Stored entries -
═══

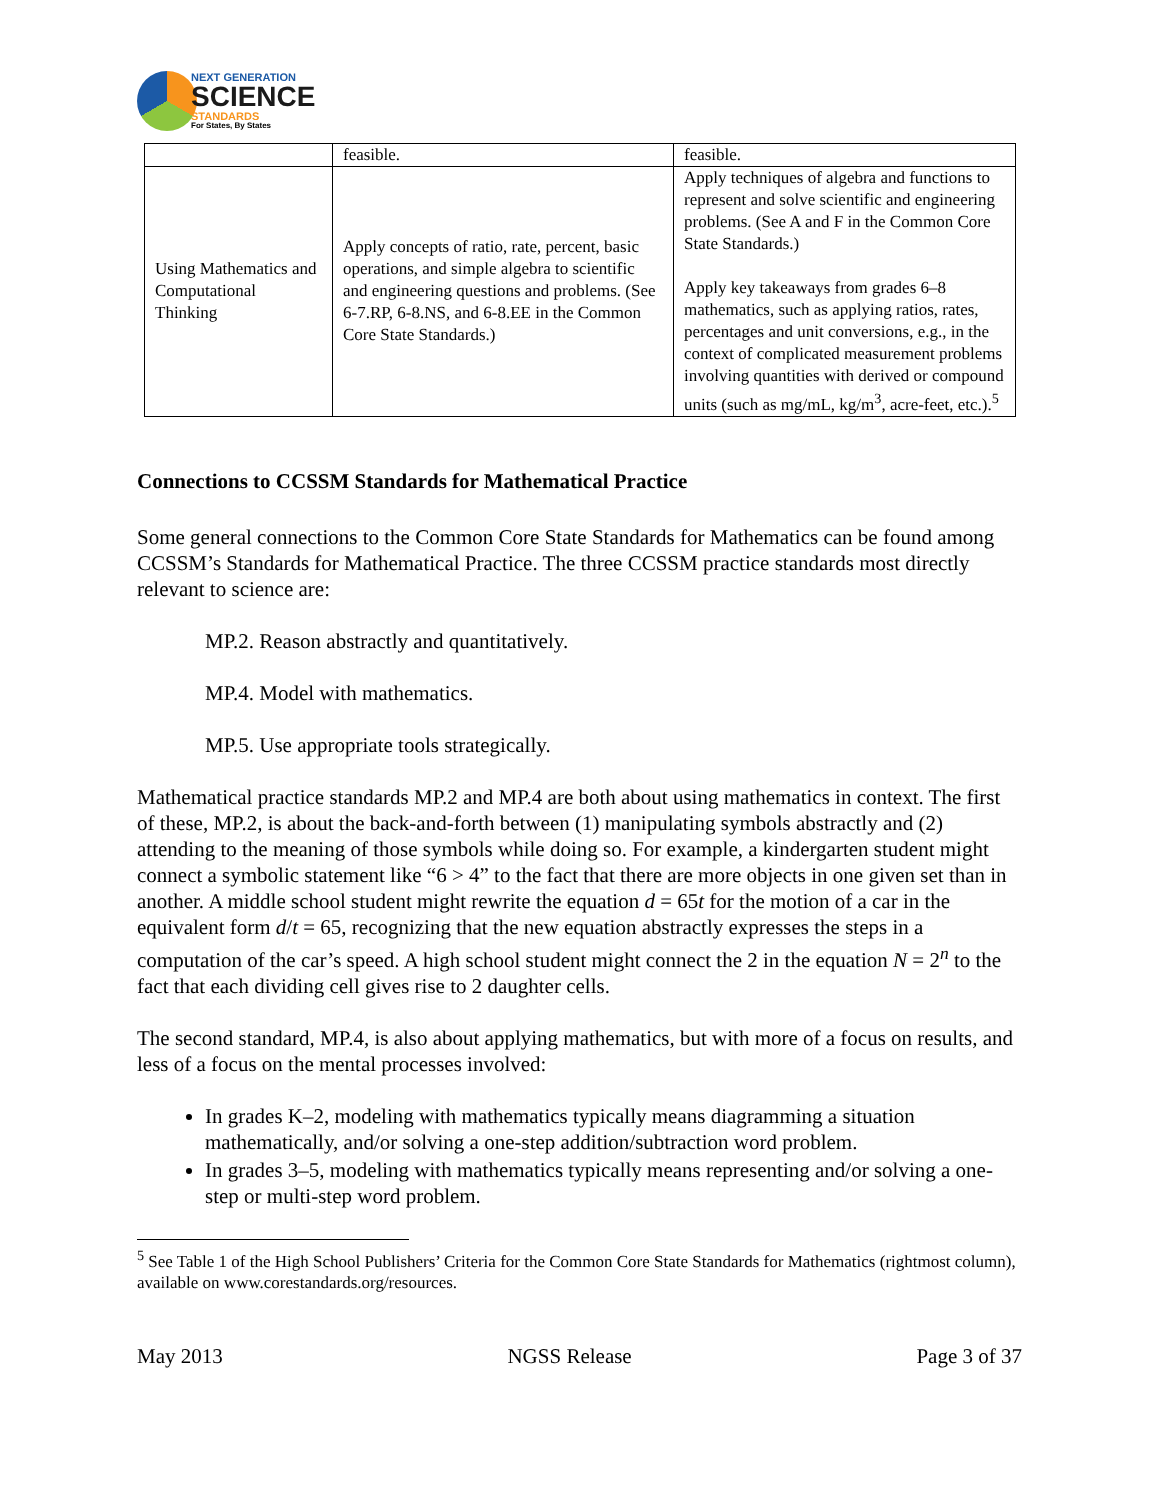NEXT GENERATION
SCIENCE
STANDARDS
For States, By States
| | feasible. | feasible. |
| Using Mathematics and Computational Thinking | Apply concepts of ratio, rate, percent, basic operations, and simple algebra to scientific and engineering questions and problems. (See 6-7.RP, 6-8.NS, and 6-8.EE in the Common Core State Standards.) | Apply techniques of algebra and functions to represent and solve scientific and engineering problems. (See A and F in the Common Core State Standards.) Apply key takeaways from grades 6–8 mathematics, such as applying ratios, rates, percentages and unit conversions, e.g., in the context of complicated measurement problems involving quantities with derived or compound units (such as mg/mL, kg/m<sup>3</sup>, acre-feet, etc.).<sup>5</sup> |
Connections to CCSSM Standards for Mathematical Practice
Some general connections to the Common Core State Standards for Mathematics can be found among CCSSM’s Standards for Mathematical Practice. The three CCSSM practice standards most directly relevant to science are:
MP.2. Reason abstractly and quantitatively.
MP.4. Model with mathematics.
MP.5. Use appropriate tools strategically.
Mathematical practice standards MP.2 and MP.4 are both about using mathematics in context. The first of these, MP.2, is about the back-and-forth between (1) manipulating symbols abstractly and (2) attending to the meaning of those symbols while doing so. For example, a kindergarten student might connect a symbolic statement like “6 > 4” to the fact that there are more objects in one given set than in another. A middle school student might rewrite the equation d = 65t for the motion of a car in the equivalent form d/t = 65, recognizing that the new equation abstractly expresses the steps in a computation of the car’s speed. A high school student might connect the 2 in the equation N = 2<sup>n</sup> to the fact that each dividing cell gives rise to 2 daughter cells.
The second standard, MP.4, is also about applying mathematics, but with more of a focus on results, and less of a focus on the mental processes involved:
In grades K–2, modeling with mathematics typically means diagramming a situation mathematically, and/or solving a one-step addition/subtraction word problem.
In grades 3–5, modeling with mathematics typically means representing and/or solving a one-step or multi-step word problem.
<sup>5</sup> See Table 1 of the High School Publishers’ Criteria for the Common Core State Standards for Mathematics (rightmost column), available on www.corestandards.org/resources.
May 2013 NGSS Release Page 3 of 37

═══

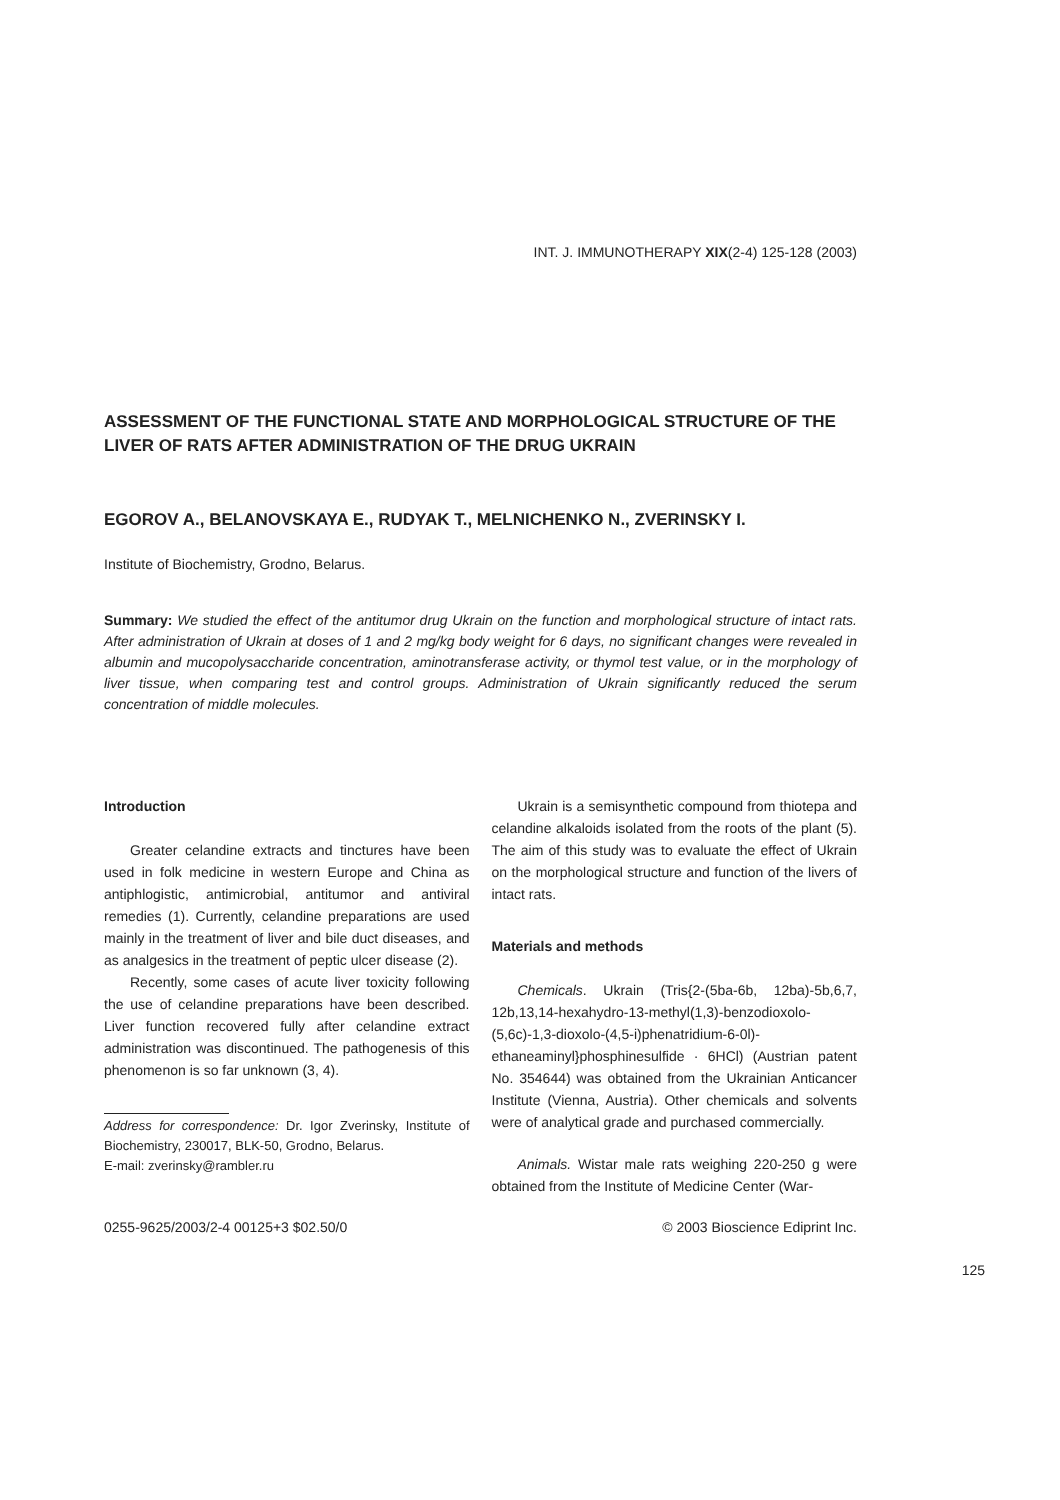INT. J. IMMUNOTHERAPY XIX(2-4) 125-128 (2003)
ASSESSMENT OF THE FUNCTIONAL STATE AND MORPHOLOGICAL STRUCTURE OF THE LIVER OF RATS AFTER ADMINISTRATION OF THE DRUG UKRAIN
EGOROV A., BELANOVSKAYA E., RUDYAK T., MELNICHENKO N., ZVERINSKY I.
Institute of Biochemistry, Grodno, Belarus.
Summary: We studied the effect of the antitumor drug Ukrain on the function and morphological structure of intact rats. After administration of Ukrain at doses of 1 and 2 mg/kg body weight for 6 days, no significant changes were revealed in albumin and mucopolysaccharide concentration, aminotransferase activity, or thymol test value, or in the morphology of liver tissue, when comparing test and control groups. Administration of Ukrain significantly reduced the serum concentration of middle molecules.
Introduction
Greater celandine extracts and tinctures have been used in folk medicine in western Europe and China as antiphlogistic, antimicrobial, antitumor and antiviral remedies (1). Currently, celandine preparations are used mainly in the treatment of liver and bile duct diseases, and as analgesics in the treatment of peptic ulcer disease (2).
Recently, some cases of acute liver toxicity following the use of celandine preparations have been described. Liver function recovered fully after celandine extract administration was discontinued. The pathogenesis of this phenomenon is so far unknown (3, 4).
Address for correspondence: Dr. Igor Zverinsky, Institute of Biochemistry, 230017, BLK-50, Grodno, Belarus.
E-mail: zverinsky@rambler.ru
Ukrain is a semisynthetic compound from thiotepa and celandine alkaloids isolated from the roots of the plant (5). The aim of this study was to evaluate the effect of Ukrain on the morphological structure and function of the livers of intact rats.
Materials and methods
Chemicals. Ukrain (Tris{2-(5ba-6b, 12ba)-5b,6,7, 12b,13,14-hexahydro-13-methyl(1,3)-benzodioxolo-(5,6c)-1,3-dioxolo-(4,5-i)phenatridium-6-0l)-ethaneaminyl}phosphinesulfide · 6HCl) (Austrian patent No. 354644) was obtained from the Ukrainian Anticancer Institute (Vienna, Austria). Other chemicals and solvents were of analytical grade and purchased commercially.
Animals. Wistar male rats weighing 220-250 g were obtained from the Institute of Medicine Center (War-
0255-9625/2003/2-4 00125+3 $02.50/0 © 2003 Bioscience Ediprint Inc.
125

═══

EXERCISE OBJECTIVE - What is asked for is an exact copy of the lines above from the one containing "feasible. | feasible. |" through the one containing "Connections to CCSSM", and only those.

EXERCISE RESPONSE -
| | feasible. | feasible. |
| Using Mathematics and Computational Thinking | Apply concepts of ratio, rate, percent, basic operations, and simple algebra to scientific and engineering questions and problems. (See 6-7.RP, 6-8.NS, and 6-8.EE in the Common Core State Standards.) | Apply techniques of algebra and functions to represent and solve scientific and engineering problems. (See A and F in the Common Core State Standards.) Apply key takeaways from grades 6–8 mathematics, such as applying ratios, rates, percentages and unit conversions, e.g., in the context of complicated measurement problems involving quantities with derived or compound units (such as mg/mL, kg/m<sup>3</sup>, acre-feet, etc.).<sup>5</sup> |
Connections to CCSSM Standards for Mathematical Practice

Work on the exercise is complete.